Saved data entries
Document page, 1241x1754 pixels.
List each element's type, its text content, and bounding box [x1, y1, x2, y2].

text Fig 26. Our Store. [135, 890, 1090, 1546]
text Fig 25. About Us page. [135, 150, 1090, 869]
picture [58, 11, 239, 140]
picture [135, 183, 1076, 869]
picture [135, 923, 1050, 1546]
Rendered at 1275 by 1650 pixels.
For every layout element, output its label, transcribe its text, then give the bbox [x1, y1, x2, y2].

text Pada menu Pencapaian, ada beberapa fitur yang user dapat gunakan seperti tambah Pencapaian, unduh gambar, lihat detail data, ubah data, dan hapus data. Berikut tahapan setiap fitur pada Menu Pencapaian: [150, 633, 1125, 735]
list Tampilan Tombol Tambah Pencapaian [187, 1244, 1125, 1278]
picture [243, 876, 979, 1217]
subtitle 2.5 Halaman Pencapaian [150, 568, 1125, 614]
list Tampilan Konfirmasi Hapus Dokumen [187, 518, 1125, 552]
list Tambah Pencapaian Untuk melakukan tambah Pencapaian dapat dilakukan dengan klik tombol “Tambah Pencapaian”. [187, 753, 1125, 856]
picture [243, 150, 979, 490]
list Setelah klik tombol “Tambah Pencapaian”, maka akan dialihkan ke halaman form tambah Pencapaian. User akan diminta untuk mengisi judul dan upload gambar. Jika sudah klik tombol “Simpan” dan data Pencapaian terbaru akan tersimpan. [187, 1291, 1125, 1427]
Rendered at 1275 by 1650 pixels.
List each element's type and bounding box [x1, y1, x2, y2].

### WHAT TO DO
Reproduce the data above in full. Leave nothing out.

### TASK SOLUTION
Document page, 1241x1754 pixels.
List each element's type, its text content, and bounding box [x1, y1, x2, y2].

text Fig 26. Our Store. [135, 890, 1090, 1546]
text Fig 25. About Us page. [135, 150, 1090, 869]
picture [58, 11, 239, 140]
picture [135, 183, 1076, 869]
picture [135, 923, 1050, 1546]
Rendered at 1275 by 1650 pixels.
For every layout element, output its label, transcribe its text, then give the bbox [x1, y1, x2, y2].

text Pada menu Pencapaian, ada beberapa fitur yang user dapat gunakan seperti tambah Pencapaian, unduh gambar, lihat detail data, ubah data, dan hapus data. Berikut tahapan setiap fitur pada Menu Pencapaian: [150, 633, 1125, 735]
list Tampilan Tombol Tambah Pencapaian [187, 1244, 1125, 1278]
picture [243, 876, 979, 1217]
subtitle 2.5 Halaman Pencapaian [150, 568, 1125, 614]
list Tampilan Konfirmasi Hapus Dokumen [187, 518, 1125, 552]
list Tambah Pencapaian Untuk melakukan tambah Pencapaian dapat dilakukan dengan klik tombol “Tambah Pencapaian”. [187, 753, 1125, 856]
picture [243, 150, 979, 490]
list Setelah klik tombol “Tambah Pencapaian”, maka akan dialihkan ke halaman form tambah Pencapaian. User akan diminta untuk mengisi judul dan upload gambar. Jika sudah klik tombol “Simpan” dan data Pencapaian terbaru akan tersimpan. [187, 1291, 1125, 1427]
Rendered at 1275 by 1650 pixels.
List each element's type and bounding box [x1, y1, x2, y2].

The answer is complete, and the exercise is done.